- Goal
Return the lines below exactly, beginning with the first one and continuing through the line that contains "10 h 52 min". Leave the pictures out of your answer.

Data records
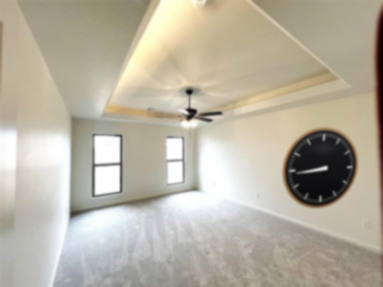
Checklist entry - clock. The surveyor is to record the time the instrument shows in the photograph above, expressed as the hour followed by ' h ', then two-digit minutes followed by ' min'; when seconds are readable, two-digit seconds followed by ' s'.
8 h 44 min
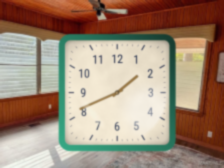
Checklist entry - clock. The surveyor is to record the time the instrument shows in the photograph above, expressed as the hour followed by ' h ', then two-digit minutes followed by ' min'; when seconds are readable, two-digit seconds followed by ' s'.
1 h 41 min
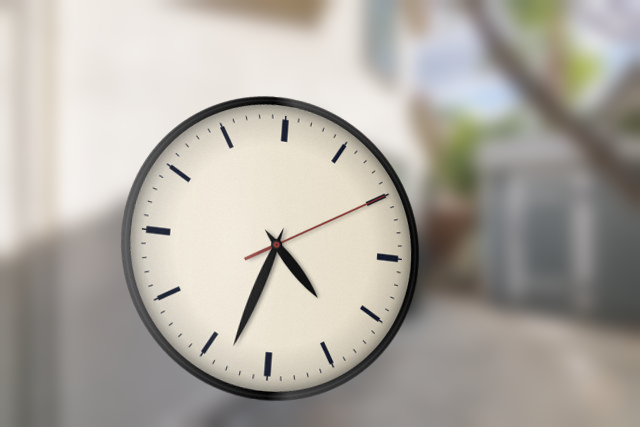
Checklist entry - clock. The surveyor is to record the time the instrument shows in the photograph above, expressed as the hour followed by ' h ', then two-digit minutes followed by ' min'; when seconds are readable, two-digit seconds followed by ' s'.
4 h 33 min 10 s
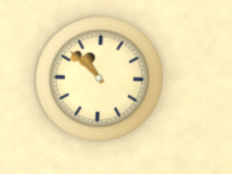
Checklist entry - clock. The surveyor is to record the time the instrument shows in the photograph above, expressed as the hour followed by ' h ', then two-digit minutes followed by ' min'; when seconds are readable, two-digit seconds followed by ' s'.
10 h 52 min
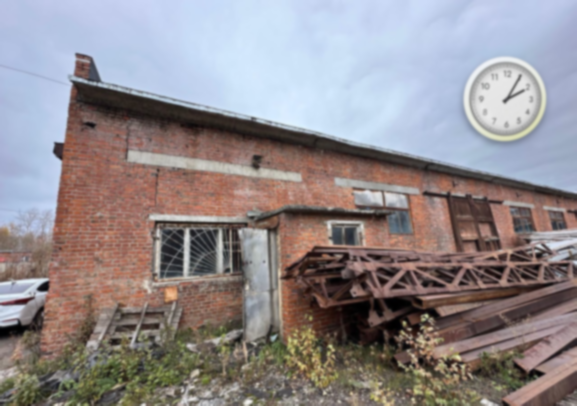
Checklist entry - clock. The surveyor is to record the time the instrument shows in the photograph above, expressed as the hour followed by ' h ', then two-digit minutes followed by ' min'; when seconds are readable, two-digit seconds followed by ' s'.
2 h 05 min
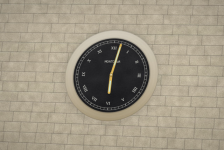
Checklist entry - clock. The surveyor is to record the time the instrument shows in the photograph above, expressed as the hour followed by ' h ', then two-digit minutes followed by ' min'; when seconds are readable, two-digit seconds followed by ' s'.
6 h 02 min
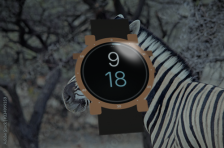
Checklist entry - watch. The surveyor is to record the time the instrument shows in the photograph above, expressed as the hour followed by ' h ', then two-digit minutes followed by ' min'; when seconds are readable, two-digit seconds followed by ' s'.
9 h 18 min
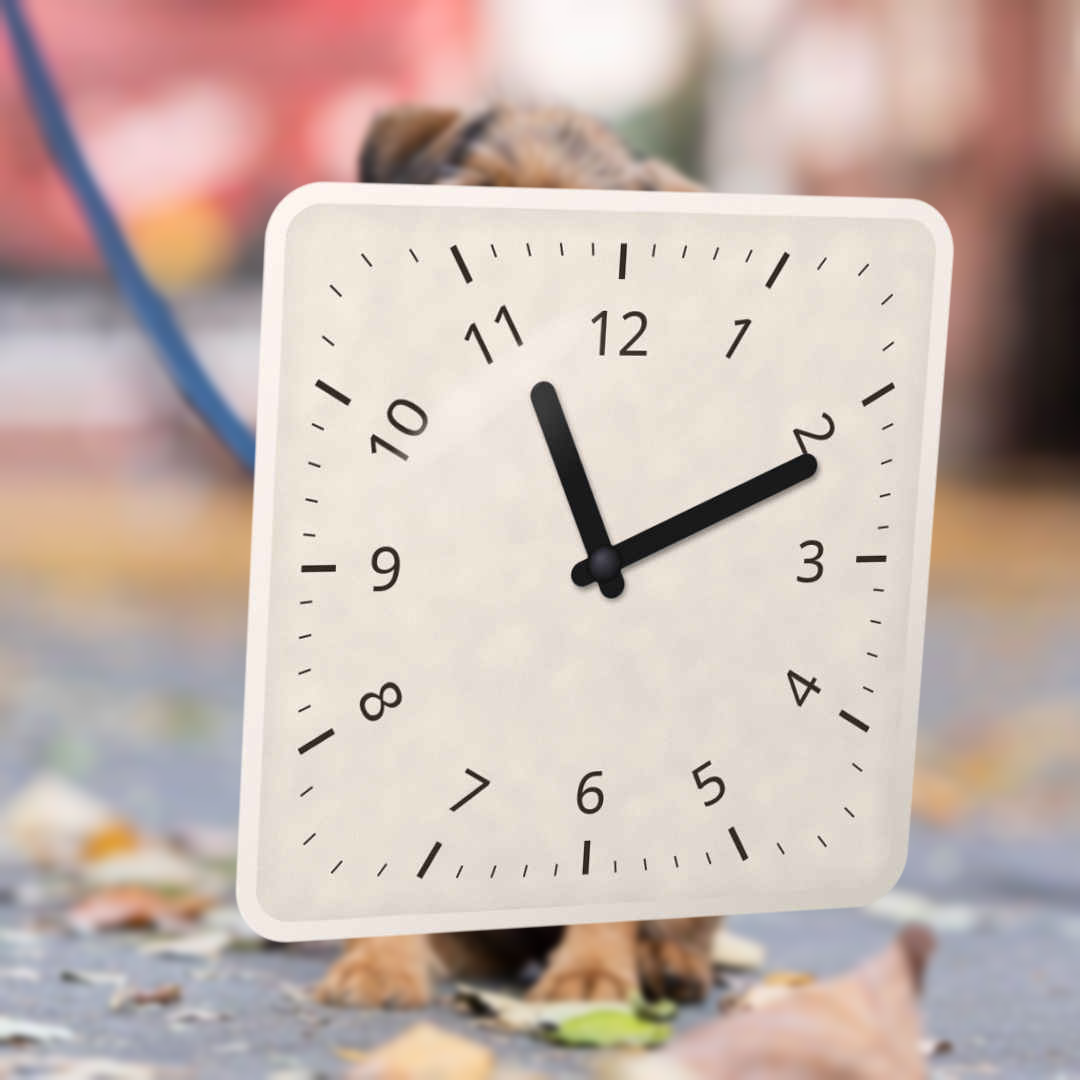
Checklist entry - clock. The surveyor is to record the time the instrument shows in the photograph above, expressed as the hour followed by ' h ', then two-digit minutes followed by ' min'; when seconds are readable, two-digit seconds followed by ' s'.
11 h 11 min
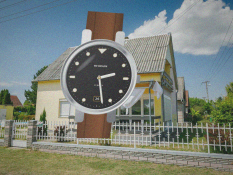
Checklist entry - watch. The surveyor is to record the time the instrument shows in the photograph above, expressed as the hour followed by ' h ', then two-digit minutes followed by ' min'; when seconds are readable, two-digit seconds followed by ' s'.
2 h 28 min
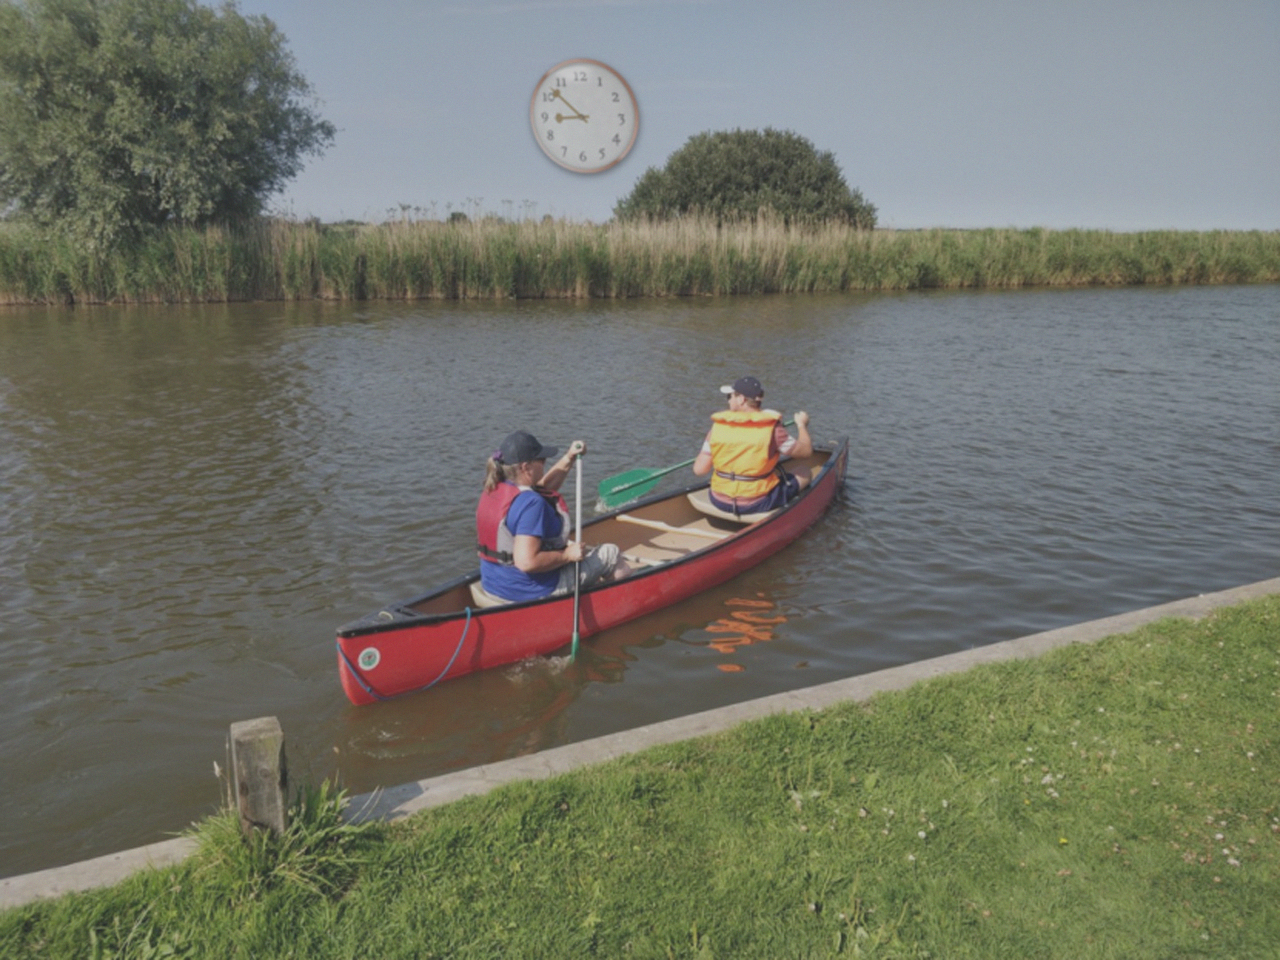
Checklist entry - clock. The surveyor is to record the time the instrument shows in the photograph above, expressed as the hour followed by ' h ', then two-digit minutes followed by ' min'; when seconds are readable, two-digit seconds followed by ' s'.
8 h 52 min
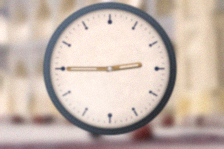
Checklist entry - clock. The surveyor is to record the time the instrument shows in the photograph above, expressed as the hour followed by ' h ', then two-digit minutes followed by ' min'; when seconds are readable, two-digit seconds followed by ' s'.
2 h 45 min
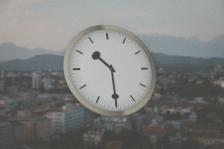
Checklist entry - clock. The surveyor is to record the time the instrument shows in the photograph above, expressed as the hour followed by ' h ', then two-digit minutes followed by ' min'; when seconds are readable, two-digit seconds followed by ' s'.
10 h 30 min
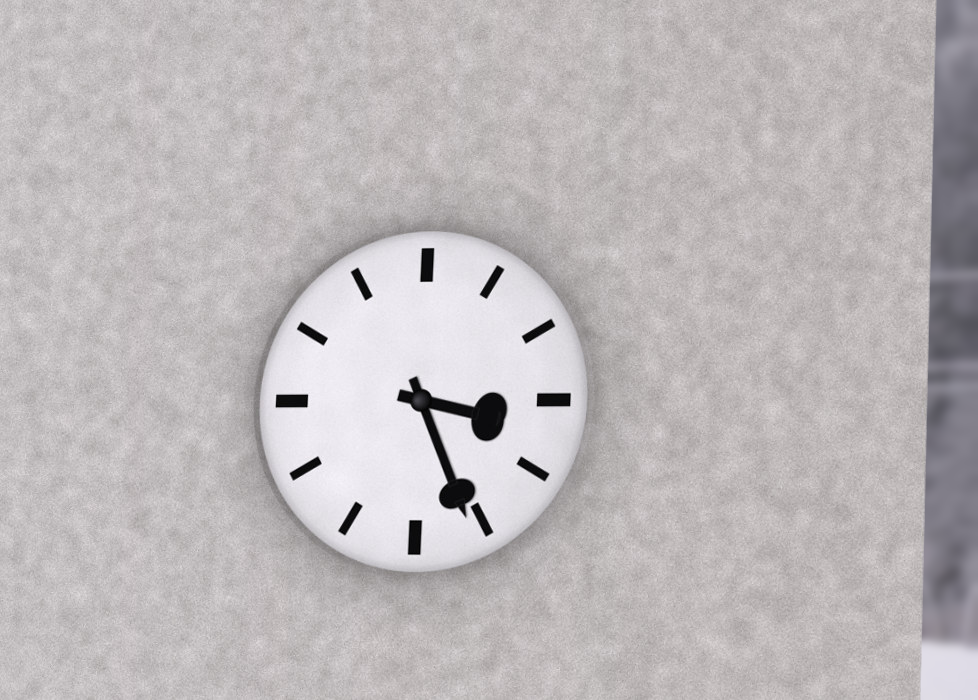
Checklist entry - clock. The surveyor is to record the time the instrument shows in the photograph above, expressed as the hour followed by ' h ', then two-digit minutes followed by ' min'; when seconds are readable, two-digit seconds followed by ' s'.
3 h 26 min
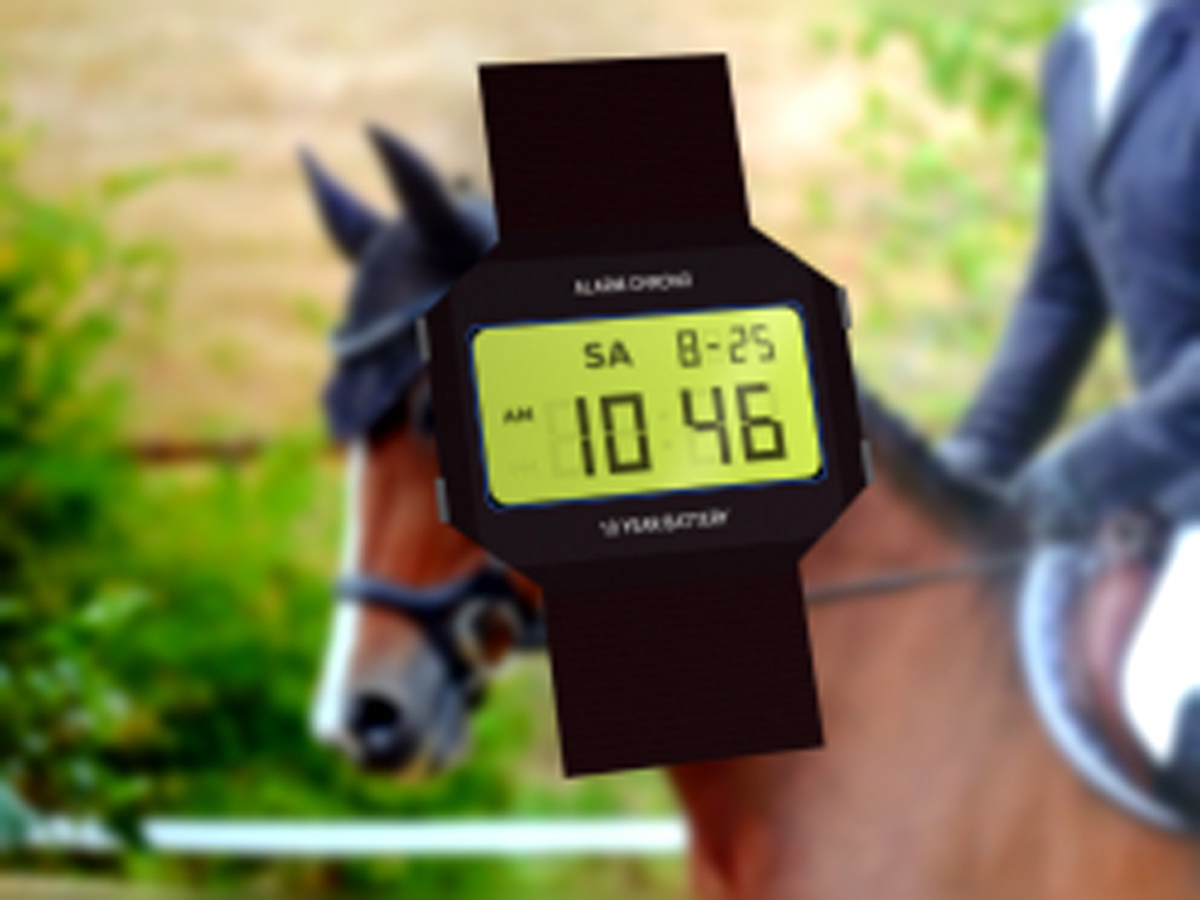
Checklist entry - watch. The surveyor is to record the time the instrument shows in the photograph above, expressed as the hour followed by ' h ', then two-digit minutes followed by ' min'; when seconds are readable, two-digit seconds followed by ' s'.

- Result of the task
Checklist entry - clock. The surveyor is to record the time the instrument shows in the photograph above, expressed as the hour followed by ' h ', then two-digit minutes followed by ' min'; when seconds are readable, two-digit seconds followed by ' s'.
8 h 44 min
Checklist entry - clock. The surveyor is to record the time the instrument shows in the photograph above, expressed as the hour followed by ' h ', then two-digit minutes followed by ' min'; when seconds are readable, two-digit seconds followed by ' s'.
1 h 41 min
Checklist entry - clock. The surveyor is to record the time the instrument shows in the photograph above, expressed as the hour followed by ' h ', then two-digit minutes followed by ' min'; when seconds are readable, two-digit seconds followed by ' s'.
4 h 33 min 10 s
Checklist entry - clock. The surveyor is to record the time the instrument shows in the photograph above, expressed as the hour followed by ' h ', then two-digit minutes followed by ' min'; when seconds are readable, two-digit seconds followed by ' s'.
10 h 52 min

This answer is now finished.